The loss occasioned by death is difficult to deal with, but our obsession with bodies has become an emotional encumbrance. So we haul bodies across the world for burial, even of people who have not set foot in their ancestral homes for decades.

Yes! It is a terrible obsession that must be broken. Our neighbours are held in hospitals over unpaid bills of little amounts, but we will not contribute to help them. Yet, no amount is too much to bring a body home from any of the continents, many times of people we do not know and have never interacted with.

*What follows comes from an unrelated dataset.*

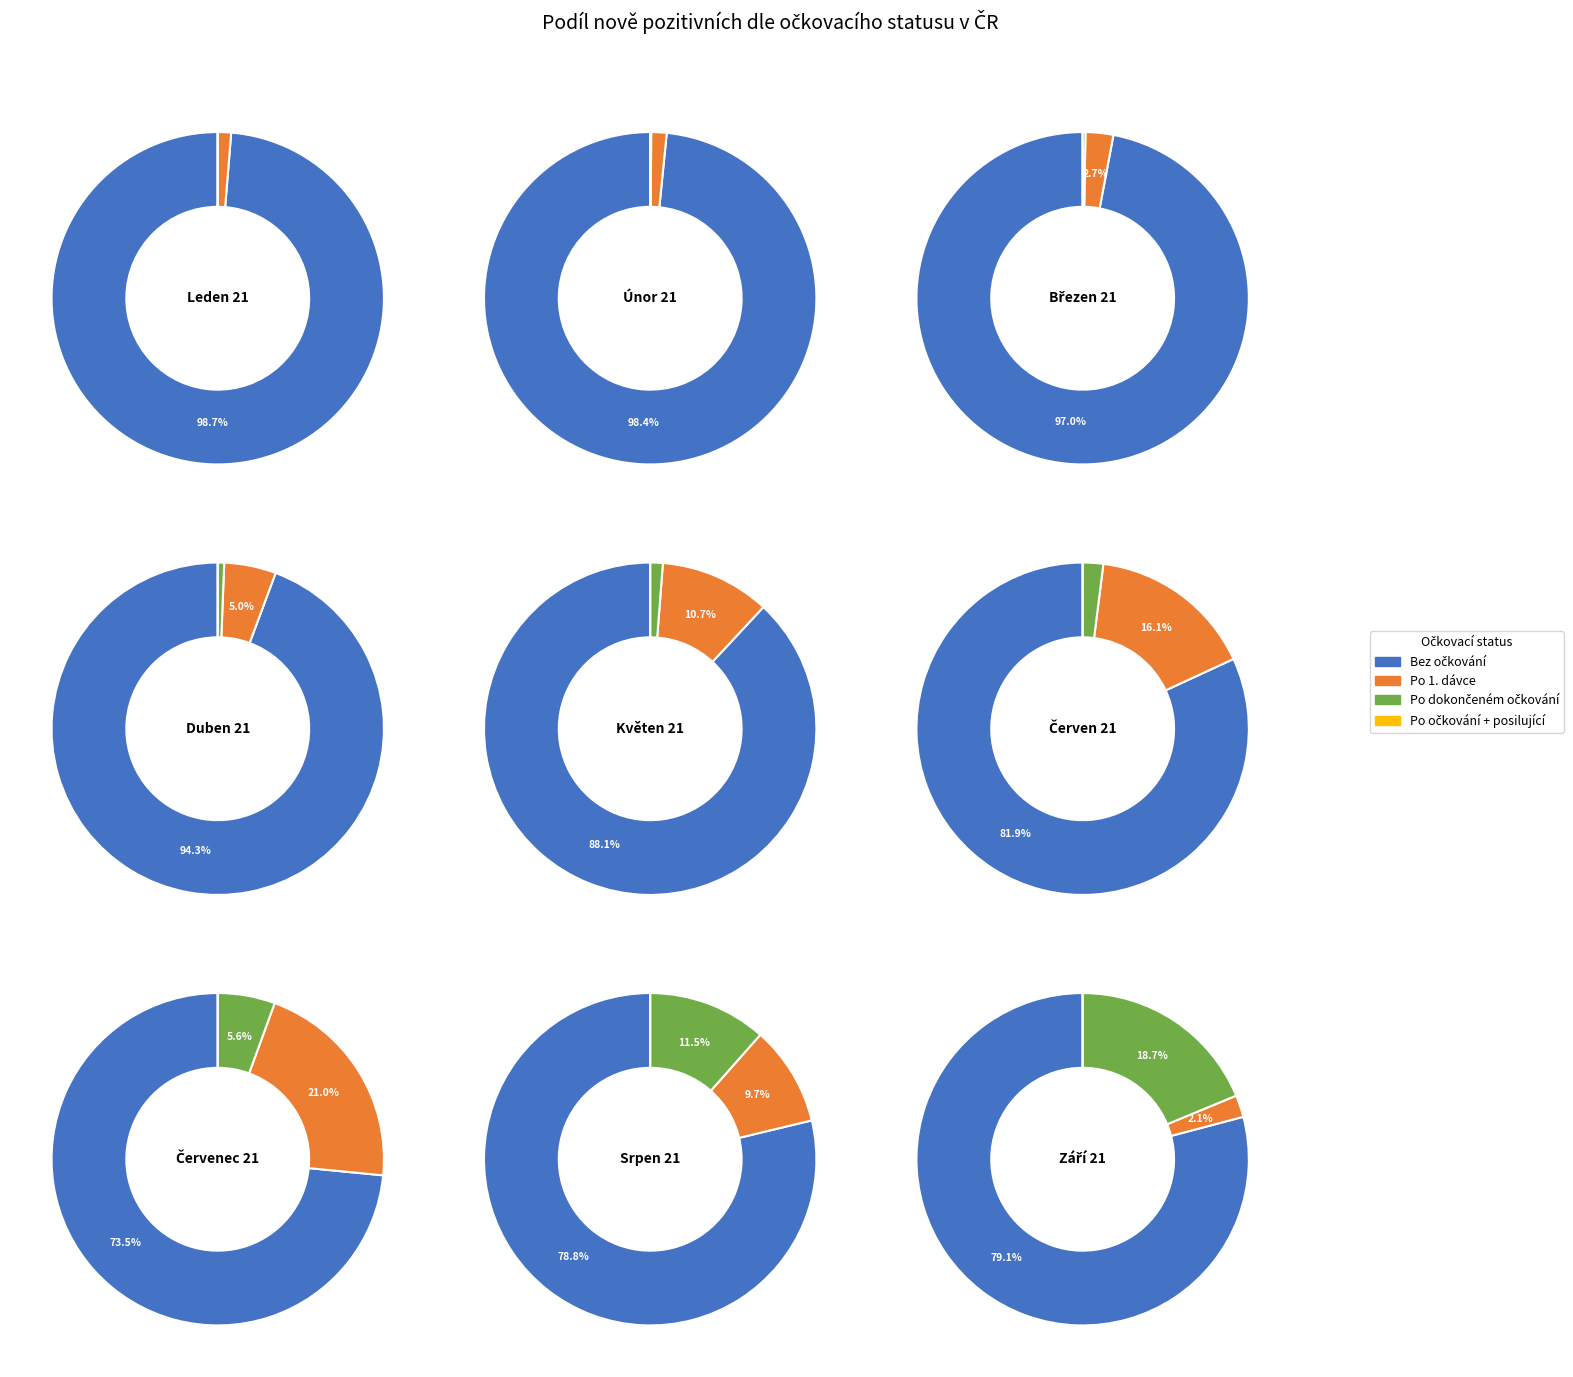

Which category has the smallest portion of the pie?

2021-01 Leden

Hospitals also use this emotional encumbrance to punish families whose loved ones have left huge bills in an exploitive medical care system, where money seems to be above all else. In these days of a pandemic, we shall have no choice, but to abandon our dead in lands far away, as bodies everywhere are interred at the first given opportunity. International travel is also limited to cargo and a cadaver does not meet the threshold for essential exports and imports.

When we lose people locally, there is a requirement that we bury within 48 hours, in these times of inter-county lockdowns slapped on some counties. This has denied many people their ritualistic meetings. As if that is not culturally traumatic enough, the requirement is that not more than fifteen people attend the funeral. Some families have five times this number of immediate members, never mind other relatives and friends.

It is a painful time to be bereaved and many people have tried to reinvent 15 anyway they can. We are living through a time of coerced cultural change. We must forget the drama, feasting, dancing and days of mourning and adopt the more realistic new normal. This might also help us value our relatives a bit more when they are alive.